▶ [Lo que se pide]: Vuelve a escribir, sin cambiar nada, el trozo del texto sobre la boda de Nuria y Jorge que arranca con las palabras donde aparece "Los nervios ya" y acaba en "Balcones y flores.".

▶ [Texto seleccionado]:
>>
Me encantan las bodas de invierno, por la luz, porque tienen algo único y sobre todo porque las bodas de invierno esconden historias repletas de amor.

“Buenos días mi amor”, así empieza nuestra historia, así comienza la carta de Nuria para Jorge en uno de sus mejores momentos.

No existen caminos que nos lleven al amor, porque el amor, es sencillamente el único de los caminos.

Y eso lo saben bien nuestros protagonistas, porque antes de comenzar su día, tienen un momento para dedicarse unas palabras, comenzado sus días susurrándose al oído “buenos días mi amor”.

Cada día tengo más clara la respuesta, ¿Porque soy  fotógrafos de boda?. Por gente como Nuria y Jorge, increíbles, divertidos y sobre todo con esa sensación de estar el la cima del mundo disfrutando del momento.

Los nervios ya pasaron, para dejar paso a un Jorge feliz y sereno, disfrutando del momento y de su gente. Jorge vestía un traje de La Trajeria, con unos tirante de la marca Lester, los zapatos Lotusse y la camisa Emilio Tucci.

Nuria radiante, alegre, con esa sonrisa que tienen los niños cuando saben que va a ser un gran día. Lola Aragón fue la encargada de peluquería y maquillaje, El vestido de Sant Patrick,  chaqueta de Lola Hurtado, para los detalles del tocado contaron con El Tocador de la Novia, las alianzas fueron escogidas de Joyería Aguayo y el ramo De Balcones y flores.

Esta boda es un buen ejemplo de lo que representan las bodas para nosotros y nos apasiona fotografiar, una auténtica boda de amor, con mucho sentimiento y cargado de detalles. Las botas de LoveFromAustralia, y las bailarinas fueron diseñadas por MarianLoveShoes.
<<
▶ [Datos de estudio]:
>>
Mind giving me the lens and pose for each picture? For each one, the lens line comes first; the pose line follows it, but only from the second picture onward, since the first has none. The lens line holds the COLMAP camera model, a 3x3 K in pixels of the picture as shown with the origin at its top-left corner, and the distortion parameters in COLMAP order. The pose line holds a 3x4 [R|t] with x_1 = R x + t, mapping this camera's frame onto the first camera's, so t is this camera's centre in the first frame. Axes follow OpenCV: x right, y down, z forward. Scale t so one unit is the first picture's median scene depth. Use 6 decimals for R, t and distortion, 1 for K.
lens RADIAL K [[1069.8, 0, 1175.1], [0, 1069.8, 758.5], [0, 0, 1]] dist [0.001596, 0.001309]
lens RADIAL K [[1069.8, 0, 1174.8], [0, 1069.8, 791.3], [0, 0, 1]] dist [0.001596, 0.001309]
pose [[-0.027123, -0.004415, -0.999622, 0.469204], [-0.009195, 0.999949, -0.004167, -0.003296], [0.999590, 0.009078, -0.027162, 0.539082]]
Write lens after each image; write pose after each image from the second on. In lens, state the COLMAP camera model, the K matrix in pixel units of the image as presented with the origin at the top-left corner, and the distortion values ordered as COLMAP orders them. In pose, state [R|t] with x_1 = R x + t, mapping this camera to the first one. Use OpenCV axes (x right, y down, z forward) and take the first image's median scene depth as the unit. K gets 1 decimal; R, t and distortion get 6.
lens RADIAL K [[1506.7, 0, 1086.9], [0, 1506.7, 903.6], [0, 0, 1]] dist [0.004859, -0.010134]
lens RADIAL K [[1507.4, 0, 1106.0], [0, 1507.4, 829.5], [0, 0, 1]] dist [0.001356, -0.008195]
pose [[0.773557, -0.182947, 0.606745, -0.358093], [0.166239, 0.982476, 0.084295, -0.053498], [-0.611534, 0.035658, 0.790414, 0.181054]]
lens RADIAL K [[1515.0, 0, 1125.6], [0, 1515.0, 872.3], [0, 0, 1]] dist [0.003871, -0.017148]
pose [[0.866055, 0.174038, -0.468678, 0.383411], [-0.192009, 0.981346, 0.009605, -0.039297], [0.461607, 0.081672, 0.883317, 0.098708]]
<<
▶ [Tu respuesta]:
Los nervios ya pasaron, para dejar paso a un Jorge feliz y sereno, disfrutando del momento y de su gente. Jorge vestía un traje de La Trajeria, con unos tirante de la marca Lester, los zapatos Lotusse y la camisa Emilio Tucci.

Nuria radiante, alegre, con esa sonrisa que tienen los niños cuando saben que va a ser un gran día. Lola Aragón fue la encargada de peluquería y maquillaje, El vestido de Sant Patrick,  chaqueta de Lola Hurtado, para los detalles del tocado contaron con El Tocador de la Novia, las alianzas fueron escogidas de Joyería Aguayo y el ramo De Balcones y flores.